I do consulting work for these types of organizations pretty regularly. The pattern is always the same. Some enthusiastic architect convinces management to “modernize” their stack. Six months later, they’re dealing with deployment complexity they didn’t expect, performance problems they can’t debug, and developers who are burned out from fighting their tools instead of solving business problems.

Another six months after that, they quietly migrate back to something boring and reliable. Usually PHP, sometimes Java if they’re feeling fancy.

When not to use PHP

Look, I’m not saying PHP is perfect for everything. Real-time applications? You probably want Node.js or Go. Machine learning? Python’s ecosystem is unmatched. iOS apps? Well, you’re probably going to need Swift.

But for the vast majority of web applications – the ones that are basically forms over databases with some business logic sprinkled in – PHP is fantastic. Especially when you need something built quickly, maintained easily, and scaled predictably.

The trick is recognizing when you’re building that 80% case versus when you actually need the complexity that modern JavaScript architectures provide.

Most of the time, you don’t.

Composer actually works

This probably sounds stupid, but one of PHP’s biggest wins is that dependency management isn’t a nightmare. Composer does what it says it’s going to do. Package versions mean something. Breaking changes happen in major releases, not patch updates.

I was helping this React team debug an issue last month where their image upload suddenly stopped working. Took them three days to figure out that one of their dependencies had pushed a breaking change in what was supposed to be a patch release. Three days of lost productivity because someone upstream decided to refactor their API without bumping the major version.

That just doesn’t happen in PHP land. Maybe because the community learned these lessons the hard way, back when PEAR was a thing and dependency management was basically manual labor.

Or maybe because PHP developers are just more boring and conservative about these things. Either way, my apps keep working.

The boring future

PHP 8.4 came out last November and brought some nice features – property hooks, asymmetric visibility, a bunch of performance improvements. The migration path was straightforward, as expected. My existing applications mostly just worked with minimal changes.

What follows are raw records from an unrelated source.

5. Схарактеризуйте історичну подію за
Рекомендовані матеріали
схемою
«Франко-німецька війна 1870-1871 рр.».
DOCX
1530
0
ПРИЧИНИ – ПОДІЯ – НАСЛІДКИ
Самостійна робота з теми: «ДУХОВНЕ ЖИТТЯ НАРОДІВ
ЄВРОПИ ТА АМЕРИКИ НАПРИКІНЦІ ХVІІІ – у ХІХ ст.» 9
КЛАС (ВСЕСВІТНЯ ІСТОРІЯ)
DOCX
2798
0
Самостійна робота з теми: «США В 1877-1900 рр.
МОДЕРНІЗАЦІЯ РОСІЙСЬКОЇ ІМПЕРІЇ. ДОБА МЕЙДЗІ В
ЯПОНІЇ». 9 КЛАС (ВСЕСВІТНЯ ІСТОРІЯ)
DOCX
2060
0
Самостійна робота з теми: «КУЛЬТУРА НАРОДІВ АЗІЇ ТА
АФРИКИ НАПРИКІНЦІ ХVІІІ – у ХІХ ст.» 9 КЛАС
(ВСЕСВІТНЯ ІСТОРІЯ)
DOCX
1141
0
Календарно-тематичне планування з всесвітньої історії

No ecosystem-shattering changes. No fundamental paradigm shifts. No religious wars about the right way to handle component state.

Just steady, predictable improvement.

In a world where JavaScript frameworks have shorter lifespans than Hollywood marriages, that’s actually pretty appealing.

Someone at a recent conference put it best: “PHP is like a Honda Accord. Nobody gets excited about it, but it’ll start every morning for the next 200,000 miles.”

I can live with that. Sometimes boring is exactly what you want.